With a stable currency, American exporters will no longer be held hostage to an erratic monetary policy. Stabilizing the currency will also give Americans new incentives to save as they will no longer have to fear inflation eroding their savings. Those members concerned about increasing America's exports or the low rate of savings should be enthusiastic supporters of this legislation.

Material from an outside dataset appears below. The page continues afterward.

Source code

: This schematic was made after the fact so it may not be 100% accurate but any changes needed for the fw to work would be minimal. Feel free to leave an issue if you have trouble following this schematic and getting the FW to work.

Though the Federal Reserve policy harms the average American, it benefits those in a position to take advantage of the cycles in monetary policy. The main beneficiaries are those who receive access to artificially inflated money and/or credit before the inflationary effects of the policy impact the entire economy. Federal Reserve policies also benefit big spending politicians who use the inflated currency created by the Fed to hide the true costs of the welfare-warfare state. It is time for Congress to put the interests of the American people ahead of special interests and their own appetite for big government.

Abolishing the Federal Reserve will allow Congress to reassert its constitutional authority over monetary policy. The United States Constitution grants to Congress the authority to coin money and regulate the value of the currency. The Constitution does not give Congress the authority to delegate control over monetary policy to a central bank. Furthermore, the Constitution certainly does not empower the federal government to erode the American standard of living via an inflationary monetary policy.

In fact, Congress' constitutional mandate regarding monetary policy should only permit currency backed by stable commodities such as silver and gold to be used as legal tender. Therefore, abolishing the Federal Reserve and returning to a constitutional system will enable America to return to the type of monetary system envisioned by our nation's founders: one where the value of money is consistent because it is tied to a commodity such as gold. Such a monetary system is the basis of a true free-market economy.

In conclusion, Mr. Speaker, I urge my colleagues to stand up for working Americans by putting an end to the manipulation of the money supply which erodes Americans' standard of living, enlarges big government, and enriches well-connected elites, by cosponsoring my legislation to abolish the Federal Reserve.